Schwäbische Zeitung (Tettnang)
Spionageabwehr in Évian
Vor dem Viertelfinale gegen Italien schottet sich die Nationalmannschaft konsequent ab und trainiert unter Ausschluss der Öffentlichkeit
(dpa/sz) - Joachim Löw schöpft alle Mittel aus, um endlich einmal gegen Italien zu gewinnen. Sogar Spionageabwehr gehört dazu. Nur noch das Allernötigste soll über die Vorbereitung des Weltmeisters auf den Angstgegner aus dem von Sicherheitskräften bewachten Quartier am Genfer See nach außen dringen. So war das Training am Donnerstag komplett geschlossen. Und sogar das Abschlusstraining für das EM-Viertelfinale wird am Freitag noch in Évian stattfinden und nicht am Spielort in Bordeaux, wie es normalerweise üblich wäre.

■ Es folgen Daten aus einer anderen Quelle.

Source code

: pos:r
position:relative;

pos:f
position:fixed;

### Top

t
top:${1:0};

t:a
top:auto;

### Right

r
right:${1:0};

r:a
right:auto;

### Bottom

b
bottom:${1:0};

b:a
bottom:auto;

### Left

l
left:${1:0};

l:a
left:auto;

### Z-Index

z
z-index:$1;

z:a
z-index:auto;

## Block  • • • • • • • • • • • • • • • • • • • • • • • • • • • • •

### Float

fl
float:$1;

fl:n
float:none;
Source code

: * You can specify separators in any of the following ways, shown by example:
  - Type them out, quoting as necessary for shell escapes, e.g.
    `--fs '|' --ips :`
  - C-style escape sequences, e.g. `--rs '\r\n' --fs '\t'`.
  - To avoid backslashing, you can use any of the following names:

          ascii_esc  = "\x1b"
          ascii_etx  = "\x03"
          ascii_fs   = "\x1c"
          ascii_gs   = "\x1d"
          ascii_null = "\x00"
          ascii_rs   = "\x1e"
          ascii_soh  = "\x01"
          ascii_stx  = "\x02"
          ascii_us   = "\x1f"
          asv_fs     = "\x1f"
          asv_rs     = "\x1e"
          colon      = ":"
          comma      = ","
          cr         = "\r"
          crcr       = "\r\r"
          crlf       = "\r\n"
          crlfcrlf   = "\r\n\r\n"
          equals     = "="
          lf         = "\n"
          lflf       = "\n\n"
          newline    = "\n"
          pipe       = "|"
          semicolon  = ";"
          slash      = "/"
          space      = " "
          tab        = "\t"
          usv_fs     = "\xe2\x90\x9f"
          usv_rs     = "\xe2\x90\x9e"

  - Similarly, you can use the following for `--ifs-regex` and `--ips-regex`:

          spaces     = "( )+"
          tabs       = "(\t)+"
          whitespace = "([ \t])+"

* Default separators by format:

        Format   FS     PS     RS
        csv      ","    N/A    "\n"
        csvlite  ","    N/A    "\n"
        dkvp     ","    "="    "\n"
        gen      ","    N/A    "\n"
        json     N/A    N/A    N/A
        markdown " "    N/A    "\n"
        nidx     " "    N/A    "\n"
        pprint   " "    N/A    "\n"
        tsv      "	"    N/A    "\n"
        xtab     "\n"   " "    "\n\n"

„Lasst euch überraschen“, bemerkte Mittelfeldspieler Toni Kroos am Donnerstag bei der Pressekonferenz im DFB-Medienzentrum lächelnd zum Versteckspiel. Die Botschaft war auch an die anwesenden Reporter aus Italien gerichtet. Heite- ÉVIAN res Aufstellungs- und Taktikraten ist angesagt, ehe es am Samstag (21 Uhr/ ARD) ernst wird. „Da gibt es die nächsten Tage noch ein bisschen was zu spekulieren und diskutieren. Es gibt da ja alle möglichen Varianten: Basti rein, Sami raus, Sami mit dabei. Wir wissen, dass Jogi Löw sich immer mit vielen Varianten beschäftigt“, sagte auch Oliver Bierhoff zu den Spekulationen über Schweinsteiger und Khedira.
Der DFB-Teammanager berichtete von Diskussionen des Trainerstabes mit der Scouting-Abteilung im Teamhotel Ermitage. Die UEFA stimmte derweil einem Antrag des DFB zu, die finale Übungseinheit nicht im EM-Stadion von Bordeaux abhalten zu müssen. Im Stade Camille Fournier in Évian kann der Bundestrainer mit seinen Spielern hinter einem Sichtschutz unbeobachtet an taktischen Kniffen feilen, etwa an Standardsituationen. Mögliche personelle Veränderungen sollen ihren Überraschungseffekt behalten.
Bringt Löw doch wieder Mario Götze, der beim 4:1 im Test gegen Italien Ende März aufgetrumpft hatte? Dieser Sieg in München glückte mit einer Dreierkette sowie dem Überraschungs-Duo Toni Kroos und Mesut Özil im defensiven Mittelfeld. „Wir haben diese Option nicht zum Spaß gespielt“, bemerkte Geheimnisträger Kroos. Und Torwarttrainer Andreas Köpke fügte hinzu: „Wir haben uns intensiv mit den Italienern beschäftigt. Wir werden auf sie vorbereitet sein.“Die Normallösung wäre freilich, dass exakt jene Elf beginnt, die beim 3:0 gegen die Slowakei von vorne bis hinten funktioniert hatte. Auch der Kölner Jonas Hector soll nach einer Grippe einsatzfähig sein.
Der Respekt vor der Squadra Azzurra ist nicht nur wegen der hinlänglich bekannten deutschen Turnierbilanz – acht Spiele, kein Sieg – groß. Das 2:0 der Italiener gegen Spanien im Achtelfinale hat auch den Spielern beim TV-Studium imponiert. „Wir haben gesehen, wie ge- fährlich sie sind“, sagte Verteidiger Mats Hummels. Es komme am Samstag auf Kleinigkeiten an, ein Torfestival sei nicht zu erwarten. „Es kann sein, dass es eines dieser Spiele wird, bei denen der erste Fehler, das erste Tor, schon alles entscheidet“, sagte der künftige Bayern-Profi.
Grindel: „Jede Serie geht irgendwann einmal zu Ende“
Aber auch der Wille, eine Zeitenwende zu erzwingen, ist am Genfer See spürbar. „Jede Serie geht irgendwann einmal zu Ende“, sagte etwa Reinhard Grindel am Donnerstag. Der DFB-Präsident vertraut dem Bundestrainer. Löw habe in den ersten Spielen „eindrucksvoll bewiesen, dass er auf alle Gegner eine sehr gute Antwort findet“. Der Chefcoach agiere als Teamworker und sei nicht „beratungsresistent“. Zum Glück.